In der Nacht auf Sonntag hat es weitergeschneit – Backnangs Kernstadt sieht aus wie im Winterwunderland. Des einen Freud, des andern Leid: Schnee schippen ist angesagt. Der offizielle Räumdienst war schon vor Tau und Tag unterwegs und wahre Schneeberge bedecken die am Straßenrand geparkten Autos: Was soll’s – es ist Sonntag und zu Hause bleiben sowieso angesagt. In der Stuttgarter Straße stehen die Häuser dicht an dicht. Auf dem handtuchbreiten Streifen dazwischen baut ein Mädchen einen Schneemann: Schäufelchen für Schäufelchen türmt sie Schnee aufeinander. Vielleicht kennt sie die geprüfte deutsche Technik des Schneekugelrollens nicht, vielleicht ist hier auch einfach die Bodenfläche zu knapp – aber sie strahlt und ist stolz auf ihr Werk. Weiter draußen im Wohngebiet, wo die Häuser Gärten haben und breite Hofeinfahrten, schippt ein junger Mann in kurzen Hosen. Nein, er friere nicht, sagt er freundlich und so geduldig, wie junge Leute sind, wenn man ihnen merkwürdige Fragen stellt, „man gewöhnt sich daran.“
Draußen vor der Stadt, wo der Hang Richtung Sachsenweiler abfällt, steppt der Bär. Hier gibt’s keine Straße, keine Autos und niemanden von auswärts, hier rodeln die Backnanger Kinder aus den südlichen Stadtteilen, weit verstreute bunte Kleckse am breiten Hang. Ihre diensthabenden Erwachsenen stehen oben und plaudern mit den Nachbarn, schön auf Abstand, entspannt – draußen zu sein, so scheint’s, tut allen gut.

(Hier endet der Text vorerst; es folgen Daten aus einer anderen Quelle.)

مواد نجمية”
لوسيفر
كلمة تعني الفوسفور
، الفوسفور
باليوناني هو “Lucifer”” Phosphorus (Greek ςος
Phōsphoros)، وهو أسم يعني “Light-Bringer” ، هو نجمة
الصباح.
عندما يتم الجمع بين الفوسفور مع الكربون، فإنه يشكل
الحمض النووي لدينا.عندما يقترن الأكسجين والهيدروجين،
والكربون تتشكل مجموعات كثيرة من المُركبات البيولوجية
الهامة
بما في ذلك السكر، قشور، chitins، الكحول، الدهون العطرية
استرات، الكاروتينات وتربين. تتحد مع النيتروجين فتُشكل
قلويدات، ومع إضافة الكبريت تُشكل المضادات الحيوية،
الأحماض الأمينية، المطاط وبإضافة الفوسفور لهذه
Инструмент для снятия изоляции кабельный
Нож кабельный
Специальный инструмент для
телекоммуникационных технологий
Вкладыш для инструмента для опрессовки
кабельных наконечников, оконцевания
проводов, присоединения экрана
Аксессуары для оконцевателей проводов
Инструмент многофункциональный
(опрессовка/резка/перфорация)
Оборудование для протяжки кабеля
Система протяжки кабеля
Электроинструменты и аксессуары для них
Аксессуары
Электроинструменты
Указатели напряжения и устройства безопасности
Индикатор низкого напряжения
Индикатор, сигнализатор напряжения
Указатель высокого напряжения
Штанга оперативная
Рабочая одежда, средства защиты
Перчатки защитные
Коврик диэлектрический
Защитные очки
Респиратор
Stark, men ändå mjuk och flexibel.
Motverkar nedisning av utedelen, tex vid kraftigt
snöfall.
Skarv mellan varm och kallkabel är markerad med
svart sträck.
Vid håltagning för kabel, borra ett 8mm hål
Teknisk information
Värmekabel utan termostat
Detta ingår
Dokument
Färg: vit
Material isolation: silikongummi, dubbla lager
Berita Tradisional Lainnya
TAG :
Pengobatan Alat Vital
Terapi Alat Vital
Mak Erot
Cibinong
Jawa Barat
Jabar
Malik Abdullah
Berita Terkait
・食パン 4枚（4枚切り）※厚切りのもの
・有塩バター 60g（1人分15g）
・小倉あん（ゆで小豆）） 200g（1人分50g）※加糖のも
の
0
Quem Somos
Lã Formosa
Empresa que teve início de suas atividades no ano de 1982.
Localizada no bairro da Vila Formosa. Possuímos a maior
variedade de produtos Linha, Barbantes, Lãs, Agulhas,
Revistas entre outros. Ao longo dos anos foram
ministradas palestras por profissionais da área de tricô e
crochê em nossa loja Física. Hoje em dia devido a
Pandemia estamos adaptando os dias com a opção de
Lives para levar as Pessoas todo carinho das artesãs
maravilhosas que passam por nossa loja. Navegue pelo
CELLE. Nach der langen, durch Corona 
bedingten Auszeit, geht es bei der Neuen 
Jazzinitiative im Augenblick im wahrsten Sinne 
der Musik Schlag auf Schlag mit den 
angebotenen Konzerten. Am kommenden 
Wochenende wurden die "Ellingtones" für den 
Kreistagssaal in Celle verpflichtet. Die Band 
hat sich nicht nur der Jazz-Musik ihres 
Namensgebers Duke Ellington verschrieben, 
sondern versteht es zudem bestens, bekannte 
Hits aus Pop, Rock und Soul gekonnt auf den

„Entspannt“ und „alles im grünen Bereich“, das ist auch die Auskunft, die die Polizei am Sonntagnachmittag über dieses Winterwochenende gibt. Freilich, die Parkmöglichkeiten sind voll und da und dort gab es Wartezeiten – aber alle sind geduldig und freundlich bemüht, die Regeln einzuhalten. „Ein ruhiges Wochenende“ – das befürchtete Chaos ist – zum Glück – ausgeblieben.
Und Liv baut ihr eigenes Iglo.
Ob Holzschlitten oder Plastikrutscher, Tüten oder Schläuche vom Lkw-Reifen: In Großerlach auf dem Rodelhang kommen die Schneefreuden bei niemandem zu kurz. Fotos: J. Fiedler
Simon probiert’s in Großerlach auf dem Board.
Der Rodelhang beim alten Skilift in Spiegelberg-Jux ist gut besucht.
Langläufer freuen sich über die gespurten Loipen in Großerlach rund um Grab und Schönbronn.